"No space left of device" mitigation plan?


(Eugene Pirogov) #1

I have Elasticsearch cluster with two nodes: a two-master setup. It is used to store logs.

Suddenly one of the masters went down, and refuses to go up. The logs reveal the following error:

Suppressed: java.io.IOException: No space left on device

I tried listing index names (and maybe deleting some indexes?) and interacting with the node that is still live alive, e.g. second master. But it refuses to respond, with the following error:

{
  "error": {
    "root_cause": [
      {
        "type": "master_not_discovered_exception",
        "reason": null
      }
    ],
    "type": "master_not_discovered_exception",
    "reason": null
  },
  "status": 503
}

I'm perfectly comfortable with dropping some older data, e.g. some older indexes. I have access to the disk, and can try & wipe some older data from the /var/lib/elasticsearch folder (if I'm not mistaken), but I'm not sure how exactly elasticsearch organizes the data. It's very likely that I will corrupt the data.

What are the next steps to mitigate this?

Is there an offline CLI tool that'd be able to remove some older indexes? If such tool existed, I could use it to wipe older indexes and restart must Elasticsearch cluster.

As a last resort, I of course can stop the Elasticsearch, increase the disks, and run Elasticsearch again.


(Adrien Grand) #2

Is there some non-elasticsearch data that you could remove to make room before restarting this master node, maybe old logs?

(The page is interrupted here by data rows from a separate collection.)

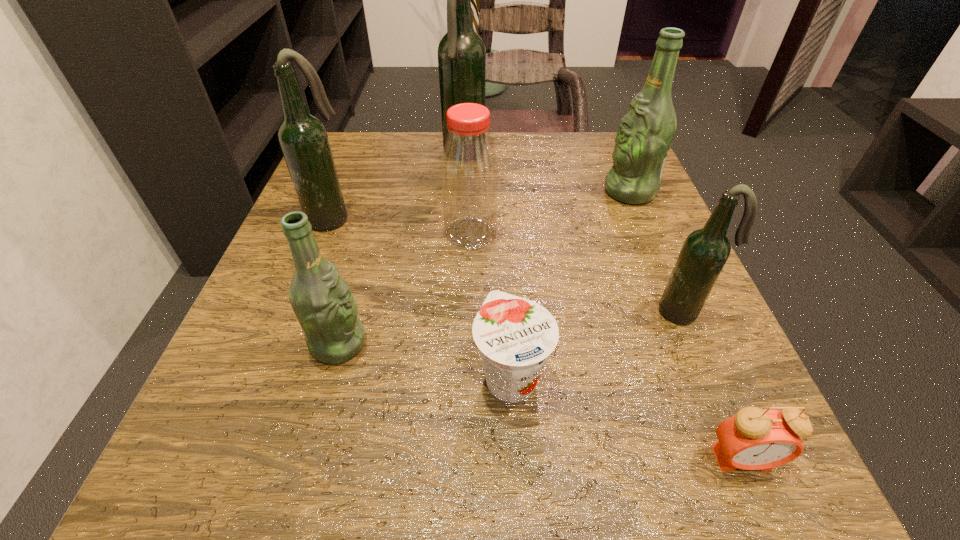
Image resolution: width=960 pixels, height=540 pixels. In the image, there is a desktop. Find the location of `vacant space at the right edge`. vacant space at the right edge is located at coordinates (711, 352).

In the image, there is a desktop. At what (x,y) coordinates should I click in order to perform the action: click on vacant space at the far left corner. Please return your answer as a coordinate pair (x, y). This screenshot has width=960, height=540. Looking at the image, I should click on (355, 163).

The height and width of the screenshot is (540, 960). Identify the location of blank area at the far right corner. (604, 135).

Where is `unoccupied position between the right green beer bottle and the red bottle`? The height and width of the screenshot is (540, 960). unoccupied position between the right green beer bottle and the red bottle is located at coordinates (550, 213).

Find the location of a particular element. The width and height of the screenshot is (960, 540). free spot between the rightmost dark beer bottle and the tallest object is located at coordinates (574, 233).

Identify the location of vacant space that is in between the third beer bottle from right to left and the yogurt. This screenshot has height=540, width=960. (488, 266).

What are the coordinates of `vacant space in between the leftmost beer bottle and the yogurt` in the screenshot? It's located at (420, 297).

Image resolution: width=960 pixels, height=540 pixels. I want to click on free space between the bigger green beer bottle and the yogurt, so (570, 284).

Where is `free point between the smaller green beer bottle and the nearest object`? This screenshot has width=960, height=540. free point between the smaller green beer bottle and the nearest object is located at coordinates (540, 401).

Where is `empty space that is in between the nearest object and the biggest dark beer bottle`? The width and height of the screenshot is (960, 540). empty space that is in between the nearest object and the biggest dark beer bottle is located at coordinates [x=603, y=307].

I am surprised that you ran into this issue, disk watermarks should have prevented it. Or did you disable them?


(Eugene Pirogov) #3

Hi @jpountz!

To be honest I wasn't paying enough attention to either the disk status or elasticsearch logs, until the issue happen. Was the "disk watermarks" mechanism supposed to somehow indicate that the problem is coming? If yes – how?

Regarding whether or not disk watermarks are turned on, I can't say reliably. I'm using a docker image, gcr.io/google-containers/elasticsearch:v5.6.2.

Here's the source code for the image with the specific version of elasticsearch I'm using:

After quickly glancing over the image source code, I see no indication that the default setting for disk watermarks are being altered.


(system) #4

This topic was automatically closed 28 days after the last reply. New replies are no longer allowed.